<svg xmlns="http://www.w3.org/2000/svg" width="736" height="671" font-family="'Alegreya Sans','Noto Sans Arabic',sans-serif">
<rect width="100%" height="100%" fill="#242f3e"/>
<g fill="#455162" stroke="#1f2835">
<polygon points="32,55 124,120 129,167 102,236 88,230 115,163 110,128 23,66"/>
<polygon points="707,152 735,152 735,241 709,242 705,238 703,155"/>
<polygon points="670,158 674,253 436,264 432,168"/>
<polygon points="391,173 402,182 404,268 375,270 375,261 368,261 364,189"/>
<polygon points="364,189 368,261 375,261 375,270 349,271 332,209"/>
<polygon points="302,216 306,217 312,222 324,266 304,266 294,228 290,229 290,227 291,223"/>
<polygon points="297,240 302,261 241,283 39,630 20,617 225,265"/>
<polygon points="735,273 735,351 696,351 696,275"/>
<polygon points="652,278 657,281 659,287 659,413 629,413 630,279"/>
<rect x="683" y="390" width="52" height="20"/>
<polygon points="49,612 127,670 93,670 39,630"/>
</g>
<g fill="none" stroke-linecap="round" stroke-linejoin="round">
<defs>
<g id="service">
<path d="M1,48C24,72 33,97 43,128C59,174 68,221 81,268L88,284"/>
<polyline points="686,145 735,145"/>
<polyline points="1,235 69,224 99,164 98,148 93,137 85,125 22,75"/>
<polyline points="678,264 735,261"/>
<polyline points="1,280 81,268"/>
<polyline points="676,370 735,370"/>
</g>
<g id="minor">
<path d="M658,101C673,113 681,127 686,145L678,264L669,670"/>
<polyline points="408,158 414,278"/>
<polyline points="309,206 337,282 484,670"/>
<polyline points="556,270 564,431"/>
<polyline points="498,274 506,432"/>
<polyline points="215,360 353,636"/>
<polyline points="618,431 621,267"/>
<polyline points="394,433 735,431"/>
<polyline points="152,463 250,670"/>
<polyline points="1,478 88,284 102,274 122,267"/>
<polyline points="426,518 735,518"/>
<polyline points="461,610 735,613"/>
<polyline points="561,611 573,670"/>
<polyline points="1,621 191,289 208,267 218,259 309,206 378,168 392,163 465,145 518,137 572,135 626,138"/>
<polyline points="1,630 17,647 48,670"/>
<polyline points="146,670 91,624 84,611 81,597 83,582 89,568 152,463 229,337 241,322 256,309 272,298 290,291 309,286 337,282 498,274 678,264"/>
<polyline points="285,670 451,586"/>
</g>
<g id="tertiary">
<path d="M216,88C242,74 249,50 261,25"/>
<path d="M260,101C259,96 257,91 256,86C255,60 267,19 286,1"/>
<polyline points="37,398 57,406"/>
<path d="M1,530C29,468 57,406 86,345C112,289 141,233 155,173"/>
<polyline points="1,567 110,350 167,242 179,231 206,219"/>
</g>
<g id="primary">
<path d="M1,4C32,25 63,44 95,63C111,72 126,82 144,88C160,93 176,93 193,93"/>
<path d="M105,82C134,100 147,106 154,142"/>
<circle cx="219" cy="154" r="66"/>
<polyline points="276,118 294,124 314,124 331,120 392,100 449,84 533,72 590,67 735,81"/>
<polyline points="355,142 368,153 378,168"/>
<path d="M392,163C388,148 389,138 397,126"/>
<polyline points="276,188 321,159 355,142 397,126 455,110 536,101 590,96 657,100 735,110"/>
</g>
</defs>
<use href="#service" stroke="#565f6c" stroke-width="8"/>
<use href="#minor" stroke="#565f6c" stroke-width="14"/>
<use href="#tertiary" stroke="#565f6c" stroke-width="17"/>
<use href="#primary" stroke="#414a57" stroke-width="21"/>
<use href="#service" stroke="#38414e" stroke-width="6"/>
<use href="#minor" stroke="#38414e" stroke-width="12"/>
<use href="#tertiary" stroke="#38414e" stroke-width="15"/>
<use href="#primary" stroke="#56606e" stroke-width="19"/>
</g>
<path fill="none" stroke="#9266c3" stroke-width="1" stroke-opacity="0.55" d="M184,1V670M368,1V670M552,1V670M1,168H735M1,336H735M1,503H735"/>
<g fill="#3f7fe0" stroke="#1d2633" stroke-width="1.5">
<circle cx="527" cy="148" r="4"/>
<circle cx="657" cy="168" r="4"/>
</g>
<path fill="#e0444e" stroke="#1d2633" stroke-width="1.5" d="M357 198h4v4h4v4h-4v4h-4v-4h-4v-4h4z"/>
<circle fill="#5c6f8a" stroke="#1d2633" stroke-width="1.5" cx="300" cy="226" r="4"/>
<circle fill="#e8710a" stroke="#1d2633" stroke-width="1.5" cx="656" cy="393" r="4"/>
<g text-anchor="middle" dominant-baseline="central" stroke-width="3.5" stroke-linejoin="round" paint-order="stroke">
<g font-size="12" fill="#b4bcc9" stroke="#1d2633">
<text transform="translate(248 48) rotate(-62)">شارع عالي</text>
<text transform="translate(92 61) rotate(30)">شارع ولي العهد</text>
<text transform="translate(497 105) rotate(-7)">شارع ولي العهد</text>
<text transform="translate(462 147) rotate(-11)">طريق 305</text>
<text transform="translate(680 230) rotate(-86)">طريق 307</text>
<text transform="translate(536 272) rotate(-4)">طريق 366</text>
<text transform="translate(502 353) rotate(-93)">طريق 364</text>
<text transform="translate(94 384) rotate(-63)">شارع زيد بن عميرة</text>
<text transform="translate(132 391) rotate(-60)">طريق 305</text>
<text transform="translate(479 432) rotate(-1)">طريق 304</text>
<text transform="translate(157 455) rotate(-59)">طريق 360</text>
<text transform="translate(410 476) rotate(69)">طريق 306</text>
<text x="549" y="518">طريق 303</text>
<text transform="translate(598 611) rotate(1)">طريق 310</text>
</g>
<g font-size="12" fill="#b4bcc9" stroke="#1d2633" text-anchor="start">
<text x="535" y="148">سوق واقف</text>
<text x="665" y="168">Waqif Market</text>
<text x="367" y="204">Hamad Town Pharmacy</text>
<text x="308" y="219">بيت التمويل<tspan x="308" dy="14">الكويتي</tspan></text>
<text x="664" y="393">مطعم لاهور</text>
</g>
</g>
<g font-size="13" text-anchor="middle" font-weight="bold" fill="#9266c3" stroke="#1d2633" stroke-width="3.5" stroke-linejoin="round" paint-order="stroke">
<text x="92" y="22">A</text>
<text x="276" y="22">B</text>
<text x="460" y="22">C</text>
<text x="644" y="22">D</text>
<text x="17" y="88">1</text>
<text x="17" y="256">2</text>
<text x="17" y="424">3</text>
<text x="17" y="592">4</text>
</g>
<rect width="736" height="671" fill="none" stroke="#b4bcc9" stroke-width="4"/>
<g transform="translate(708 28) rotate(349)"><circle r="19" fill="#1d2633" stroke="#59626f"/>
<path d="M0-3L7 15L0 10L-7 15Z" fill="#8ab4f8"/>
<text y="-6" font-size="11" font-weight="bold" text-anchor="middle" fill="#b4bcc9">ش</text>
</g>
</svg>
- - - - - - -
* Task item *
Would you transcribe all of the data, keeping each line exact?

* Task answer *
<svg xmlns="http://www.w3.org/2000/svg" width="736" height="671" font-family="'Alegreya Sans','Noto Sans Arabic',sans-serif">
<rect width="100%" height="100%" fill="#242f3e"/>
<g fill="#455162" stroke="#1f2835">
<polygon points="32,55 124,120 129,167 102,236 88,230 115,163 110,128 23,66"/>
<polygon points="707,152 735,152 735,241 709,242 705,238 703,155"/>
<polygon points="670,158 674,253 436,264 432,168"/>
<polygon points="391,173 402,182 404,268 375,270 375,261 368,261 364,189"/>
<polygon points="364,189 368,261 375,261 375,270 349,271 332,209"/>
<polygon points="302,216 306,217 312,222 324,266 304,266 294,228 290,229 290,227 291,223"/>
<polygon points="297,240 302,261 241,283 39,630 20,617 225,265"/>
<polygon points="735,273 735,351 696,351 696,275"/>
<polygon points="652,278 657,281 659,287 659,413 629,413 630,279"/>
<rect x="683" y="390" width="52" height="20"/>
<polygon points="49,612 127,670 93,670 39,630"/>
</g>
<g fill="none" stroke-linecap="round" stroke-linejoin="round">
<defs>
<g id="service">
<path d="M1,48C24,72 33,97 43,128C59,174 68,221 81,268L88,284"/>
<polyline points="686,145 735,145"/>
<polyline points="1,235 69,224 99,164 98,148 93,137 85,125 22,75"/>
<polyline points="678,264 735,261"/>
<polyline points="1,280 81,268"/>
<polyline points="676,370 735,370"/>
</g>
<g id="minor">
<path d="M658,101C673,113 681,127 686,145L678,264L669,670"/>
<polyline points="408,158 414,278"/>
<polyline points="309,206 337,282 484,670"/>
<polyline points="556,270 564,431"/>
<polyline points="498,274 506,432"/>
<polyline points="215,360 353,636"/>
<polyline points="618,431 621,267"/>
<polyline points="394,433 735,431"/>
<polyline points="152,463 250,670"/>
<polyline points="1,478 88,284 102,274 122,267"/>
<polyline points="426,518 735,518"/>
<polyline points="461,610 735,613"/>
<polyline points="561,611 573,670"/>
<polyline points="1,621 191,289 208,267 218,259 309,206 378,168 392,163 465,145 518,137 572,135 626,138"/>
<polyline points="1,630 17,647 48,670"/>
<polyline points="146,670 91,624 84,611 81,597 83,582 89,568 152,463 229,337 241,322 256,309 272,298 290,291 309,286 337,282 498,274 678,264"/>
<polyline points="285,670 451,586"/>
</g>
<g id="tertiary">
<path d="M216,88C242,74 249,50 261,25"/>
<path d="M260,101C259,96 257,91 256,86C255,60 267,19 286,1"/>
<polyline points="37,398 57,406"/>
<path d="M1,530C29,468 57,406 86,345C112,289 141,233 155,173"/>
<polyline points="1,567 110,350 167,242 179,231 206,219"/>
</g>
<g id="primary">
<path d="M1,4C32,25 63,44 95,63C111,72 126,82 144,88C160,93 176,93 193,93"/>
<path d="M105,82C134,100 147,106 154,142"/>
<circle cx="219" cy="154" r="66"/>
<polyline points="276,118 294,124 314,124 331,120 392,100 449,84 533,72 590,67 735,81"/>
<polyline points="355,142 368,153 378,168"/>
<path d="M392,163C388,148 389,138 397,126"/>
<polyline points="276,188 321,159 355,142 397,126 455,110 536,101 590,96 657,100 735,110"/>
</g>
</defs>
<use href="#service" stroke="#565f6c" stroke-width="8"/>
<use href="#minor" stroke="#565f6c" stroke-width="14"/>
<use href="#tertiary" stroke="#565f6c" stroke-width="17"/>
<use href="#primary" stroke="#414a57" stroke-width="21"/>
<use href="#service" stroke="#38414e" stroke-width="6"/>
<use href="#minor" stroke="#38414e" stroke-width="12"/>
<use href="#tertiary" stroke="#38414e" stroke-width="15"/>
<use href="#primary" stroke="#56606e" stroke-width="19"/>
</g>
<path fill="none" stroke="#9266c3" stroke-width="1" stroke-opacity="0.55" d="M184,1V670M368,1V670M552,1V670M1,168H735M1,336H735M1,503H735"/>
<g fill="#3f7fe0" stroke="#1d2633" stroke-width="1.5">
<circle cx="527" cy="148" r="4"/>
<circle cx="657" cy="168" r="4"/>
</g>
<path fill="#e0444e" stroke="#1d2633" stroke-width="1.5" d="M357 198h4v4h4v4h-4v4h-4v-4h-4v-4h4z"/>
<circle fill="#5c6f8a" stroke="#1d2633" stroke-width="1.5" cx="300" cy="226" r="4"/>
<circle fill="#e8710a" stroke="#1d2633" stroke-width="1.5" cx="656" cy="393" r="4"/>
<g text-anchor="middle" dominant-baseline="central" stroke-width="3.5" stroke-linejoin="round" paint-order="stroke">
<g font-size="12" fill="#b4bcc9" stroke="#1d2633">
<text transform="translate(248 48) rotate(-62)">شارع عالي</text>
<text transform="translate(92 61) rotate(30)">شارع ولي العهد</text>
<text transform="translate(497 105) rotate(-7)">شارع ولي العهد</text>
<text transform="translate(462 147) rotate(-11)">طريق 305</text>
<text transform="translate(680 230) rotate(-86)">طريق 307</text>
<text transform="translate(536 272) rotate(-4)">طريق 366</text>
<text transform="translate(502 353) rotate(-93)">طريق 364</text>
<text transform="translate(94 384) rotate(-63)">شارع زيد بن عميرة</text>
<text transform="translate(132 391) rotate(-60)">طريق 305</text>
<text transform="translate(479 432) rotate(-1)">طريق 304</text>
<text transform="translate(157 455) rotate(-59)">طريق 360</text>
<text transform="translate(410 476) rotate(69)">طريق 306</text>
<text x="549" y="518">طريق 303</text>
<text transform="translate(598 611) rotate(1)">طريق 310</text>
</g>
<g font-size="12" fill="#b4bcc9" stroke="#1d2633" text-anchor="start">
<text x="535" y="148">سوق واقف</text>
<text x="665" y="168">Waqif Market</text>
<text x="367" y="204">Hamad Town Pharmacy</text>
<text x="308" y="219">بيت التمويل<tspan x="308" dy="14">الكويتي</tspan></text>
<text x="664" y="393">مطعم لاهور</text>
</g>
</g>
<g font-size="13" text-anchor="middle" font-weight="bold" fill="#9266c3" stroke="#1d2633" stroke-width="3.5" stroke-linejoin="round" paint-order="stroke">
<text x="92" y="22">A</text>
<text x="276" y="22">B</text>
<text x="460" y="22">C</text>
<text x="644" y="22">D</text>
<text x="17" y="88">1</text>
<text x="17" y="256">2</text>
<text x="17" y="424">3</text>
<text x="17" y="592">4</text>
</g>
<rect width="736" height="671" fill="none" stroke="#b4bcc9" stroke-width="4"/>
<g transform="translate(708 28) rotate(349)"><circle r="19" fill="#1d2633" stroke="#59626f"/>
<path d="M0-3L7 15L0 10L-7 15Z" fill="#8ab4f8"/>
<text y="-6" font-size="11" font-weight="bold" text-anchor="middle" fill="#b4bcc9">ش</text>
</g>
</svg>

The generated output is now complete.